• [EXERCISE]
Copy each line of the listing below, keeping every character unchanged.

• [EXERCISE INPUT]

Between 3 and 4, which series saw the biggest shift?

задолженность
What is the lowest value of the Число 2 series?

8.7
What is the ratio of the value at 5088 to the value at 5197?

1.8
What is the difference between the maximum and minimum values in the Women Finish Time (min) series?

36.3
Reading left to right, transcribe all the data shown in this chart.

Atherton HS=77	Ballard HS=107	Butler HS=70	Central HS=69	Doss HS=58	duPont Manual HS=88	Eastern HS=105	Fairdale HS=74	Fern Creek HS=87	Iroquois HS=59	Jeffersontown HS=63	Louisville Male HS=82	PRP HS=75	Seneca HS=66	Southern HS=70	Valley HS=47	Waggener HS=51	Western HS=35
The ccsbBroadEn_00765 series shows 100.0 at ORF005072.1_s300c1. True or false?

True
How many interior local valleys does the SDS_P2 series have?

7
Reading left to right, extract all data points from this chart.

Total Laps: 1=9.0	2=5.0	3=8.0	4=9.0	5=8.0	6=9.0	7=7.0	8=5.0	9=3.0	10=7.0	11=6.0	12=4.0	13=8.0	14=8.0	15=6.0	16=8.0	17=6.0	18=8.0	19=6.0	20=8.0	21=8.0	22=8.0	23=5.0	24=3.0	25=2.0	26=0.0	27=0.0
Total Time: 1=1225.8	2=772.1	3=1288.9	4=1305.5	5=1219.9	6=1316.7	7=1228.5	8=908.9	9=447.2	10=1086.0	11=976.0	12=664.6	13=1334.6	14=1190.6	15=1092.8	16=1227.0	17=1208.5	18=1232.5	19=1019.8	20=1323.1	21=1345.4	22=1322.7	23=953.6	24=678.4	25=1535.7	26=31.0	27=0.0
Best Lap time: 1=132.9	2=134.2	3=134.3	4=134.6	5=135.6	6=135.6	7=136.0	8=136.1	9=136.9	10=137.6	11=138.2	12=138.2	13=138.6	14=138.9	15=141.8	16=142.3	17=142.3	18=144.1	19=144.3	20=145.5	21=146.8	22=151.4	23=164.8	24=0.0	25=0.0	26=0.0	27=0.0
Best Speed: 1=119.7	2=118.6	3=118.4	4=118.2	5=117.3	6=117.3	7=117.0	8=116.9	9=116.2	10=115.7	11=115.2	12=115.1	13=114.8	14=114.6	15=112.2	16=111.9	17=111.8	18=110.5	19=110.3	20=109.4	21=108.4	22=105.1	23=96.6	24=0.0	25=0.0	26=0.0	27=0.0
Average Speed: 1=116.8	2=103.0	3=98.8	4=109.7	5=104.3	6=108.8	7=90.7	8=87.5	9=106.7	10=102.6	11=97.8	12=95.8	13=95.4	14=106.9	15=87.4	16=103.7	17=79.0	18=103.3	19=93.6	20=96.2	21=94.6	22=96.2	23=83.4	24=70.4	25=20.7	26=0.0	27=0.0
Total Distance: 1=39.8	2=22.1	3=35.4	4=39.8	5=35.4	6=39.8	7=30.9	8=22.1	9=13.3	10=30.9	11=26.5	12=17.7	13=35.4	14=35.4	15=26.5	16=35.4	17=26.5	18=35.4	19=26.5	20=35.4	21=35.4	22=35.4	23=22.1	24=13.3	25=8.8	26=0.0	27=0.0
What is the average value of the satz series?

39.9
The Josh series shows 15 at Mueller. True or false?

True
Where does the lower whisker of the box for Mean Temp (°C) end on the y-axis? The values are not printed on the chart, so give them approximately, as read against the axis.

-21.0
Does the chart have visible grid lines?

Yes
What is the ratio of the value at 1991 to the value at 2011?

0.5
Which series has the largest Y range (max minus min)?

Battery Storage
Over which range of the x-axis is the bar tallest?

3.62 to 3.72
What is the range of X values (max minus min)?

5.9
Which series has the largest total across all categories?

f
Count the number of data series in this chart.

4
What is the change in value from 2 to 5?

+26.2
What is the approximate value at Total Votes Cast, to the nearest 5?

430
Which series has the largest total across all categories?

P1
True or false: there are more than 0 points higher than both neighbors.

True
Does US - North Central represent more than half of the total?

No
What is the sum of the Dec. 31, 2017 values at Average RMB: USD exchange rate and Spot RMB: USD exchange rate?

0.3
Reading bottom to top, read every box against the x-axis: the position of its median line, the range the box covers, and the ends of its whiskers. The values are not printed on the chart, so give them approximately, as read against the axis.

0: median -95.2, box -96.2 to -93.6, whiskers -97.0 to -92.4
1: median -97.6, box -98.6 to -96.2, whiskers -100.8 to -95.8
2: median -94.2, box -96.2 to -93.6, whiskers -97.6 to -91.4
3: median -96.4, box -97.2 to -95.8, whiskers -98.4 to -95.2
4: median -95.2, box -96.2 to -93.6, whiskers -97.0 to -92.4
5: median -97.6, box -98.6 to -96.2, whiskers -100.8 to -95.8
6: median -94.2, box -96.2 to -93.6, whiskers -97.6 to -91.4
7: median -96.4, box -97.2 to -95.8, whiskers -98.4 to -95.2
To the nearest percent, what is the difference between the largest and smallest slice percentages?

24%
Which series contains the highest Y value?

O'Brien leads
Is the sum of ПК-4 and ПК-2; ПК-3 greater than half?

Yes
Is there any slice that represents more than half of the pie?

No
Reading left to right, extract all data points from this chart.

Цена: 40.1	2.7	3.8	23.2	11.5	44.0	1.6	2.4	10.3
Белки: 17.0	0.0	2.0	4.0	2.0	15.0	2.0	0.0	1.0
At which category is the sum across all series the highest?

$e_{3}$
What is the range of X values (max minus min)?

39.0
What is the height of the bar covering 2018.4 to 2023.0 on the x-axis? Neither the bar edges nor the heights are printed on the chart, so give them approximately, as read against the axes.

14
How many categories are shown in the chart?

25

• [OUTPUT BELOW]
Between 3 and 4, which series saw the biggest shift?

задолженность
What is the lowest value of the Число 2 series?

8.7
What is the ratio of the value at 5088 to the value at 5197?

1.8
What is the difference between the maximum and minimum values in the Women Finish Time (min) series?

36.3
Reading left to right, transcribe all the data shown in this chart.

Atherton HS=77	Ballard HS=107	Butler HS=70	Central HS=69	Doss HS=58	duPont Manual HS=88	Eastern HS=105	Fairdale HS=74	Fern Creek HS=87	Iroquois HS=59	Jeffersontown HS=63	Louisville Male HS=82	PRP HS=75	Seneca HS=66	Southern HS=70	Valley HS=47	Waggener HS=51	Western HS=35
The ccsbBroadEn_00765 series shows 100.0 at ORF005072.1_s300c1. True or false?

True
How many interior local valleys does the SDS_P2 series have?

7
Reading left to right, extract all data points from this chart.

Total Laps: 1=9.0	2=5.0	3=8.0	4=9.0	5=8.0	6=9.0	7=7.0	8=5.0	9=3.0	10=7.0	11=6.0	12=4.0	13=8.0	14=8.0	15=6.0	16=8.0	17=6.0	18=8.0	19=6.0	20=8.0	21=8.0	22=8.0	23=5.0	24=3.0	25=2.0	26=0.0	27=0.0
Total Time: 1=1225.8	2=772.1	3=1288.9	4=1305.5	5=1219.9	6=1316.7	7=1228.5	8=908.9	9=447.2	10=1086.0	11=976.0	12=664.6	13=1334.6	14=1190.6	15=1092.8	16=1227.0	17=1208.5	18=1232.5	19=1019.8	20=1323.1	21=1345.4	22=1322.7	23=953.6	24=678.4	25=1535.7	26=31.0	27=0.0
Best Lap time: 1=132.9	2=134.2	3=134.3	4=134.6	5=135.6	6=135.6	7=136.0	8=136.1	9=136.9	10=137.6	11=138.2	12=138.2	13=138.6	14=138.9	15=141.8	16=142.3	17=142.3	18=144.1	19=144.3	20=145.5	21=146.8	22=151.4	23=164.8	24=0.0	25=0.0	26=0.0	27=0.0
Best Speed: 1=119.7	2=118.6	3=118.4	4=118.2	5=117.3	6=117.3	7=117.0	8=116.9	9=116.2	10=115.7	11=115.2	12=115.1	13=114.8	14=114.6	15=112.2	16=111.9	17=111.8	18=110.5	19=110.3	20=109.4	21=108.4	22=105.1	23=96.6	24=0.0	25=0.0	26=0.0	27=0.0
Average Speed: 1=116.8	2=103.0	3=98.8	4=109.7	5=104.3	6=108.8	7=90.7	8=87.5	9=106.7	10=102.6	11=97.8	12=95.8	13=95.4	14=106.9	15=87.4	16=103.7	17=79.0	18=103.3	19=93.6	20=96.2	21=94.6	22=96.2	23=83.4	24=70.4	25=20.7	26=0.0	27=0.0
Total Distance: 1=39.8	2=22.1	3=35.4	4=39.8	5=35.4	6=39.8	7=30.9	8=22.1	9=13.3	10=30.9	11=26.5	12=17.7	13=35.4	14=35.4	15=26.5	16=35.4	17=26.5	18=35.4	19=26.5	20=35.4	21=35.4	22=35.4	23=22.1	24=13.3	25=8.8	26=0.0	27=0.0
What is the average value of the satz series?

39.9
The Josh series shows 15 at Mueller. True or false?

True
Where does the lower whisker of the box for Mean Temp (°C) end on the y-axis? The values are not printed on the chart, so give them approximately, as read against the axis.

-21.0
Does the chart have visible grid lines?

Yes
What is the ratio of the value at 1991 to the value at 2011?

0.5
Which series has the largest Y range (max minus min)?

Battery Storage
Over which range of the x-axis is the bar tallest?

3.62 to 3.72
What is the range of X values (max minus min)?

5.9
Which series has the largest total across all categories?

f
Count the number of data series in this chart.

4
What is the change in value from 2 to 5?

+26.2
What is the approximate value at Total Votes Cast, to the nearest 5?

430
Which series has the largest total across all categories?

P1
True or false: there are more than 0 points higher than both neighbors.

True
Does US - North Central represent more than half of the total?

No
What is the sum of the Dec. 31, 2017 values at Average RMB: USD exchange rate and Spot RMB: USD exchange rate?

0.3
Reading bottom to top, read every box against the x-axis: the position of its median line, the range the box covers, and the ends of its whiskers. The values are not printed on the chart, so give them approximately, as read against the axis.

0: median -95.2, box -96.2 to -93.6, whiskers -97.0 to -92.4
1: median -97.6, box -98.6 to -96.2, whiskers -100.8 to -95.8
2: median -94.2, box -96.2 to -93.6, whiskers -97.6 to -91.4
3: median -96.4, box -97.2 to -95.8, whiskers -98.4 to -95.2
4: median -95.2, box -96.2 to -93.6, whiskers -97.0 to -92.4
5: median -97.6, box -98.6 to -96.2, whiskers -100.8 to -95.8
6: median -94.2, box -96.2 to -93.6, whiskers -97.6 to -91.4
7: median -96.4, box -97.2 to -95.8, whiskers -98.4 to -95.2
To the nearest percent, what is the difference between the largest and smallest slice percentages?

24%
Which series contains the highest Y value?

O'Brien leads
Is the sum of ПК-4 and ПК-2; ПК-3 greater than half?

Yes
Is there any slice that represents more than half of the pie?

No
Reading left to right, extract all data points from this chart.

Цена: 40.1	2.7	3.8	23.2	11.5	44.0	1.6	2.4	10.3
Белки: 17.0	0.0	2.0	4.0	2.0	15.0	2.0	0.0	1.0
At which category is the sum across all series the highest?

$e_{3}$
What is the range of X values (max minus min)?

39.0
What is the height of the bar covering 2018.4 to 2023.0 on the x-axis? Neither the bar edges nor the heights are printed on the chart, so give them approximately, as read against the axes.

14
How many categories are shown in the chart?

25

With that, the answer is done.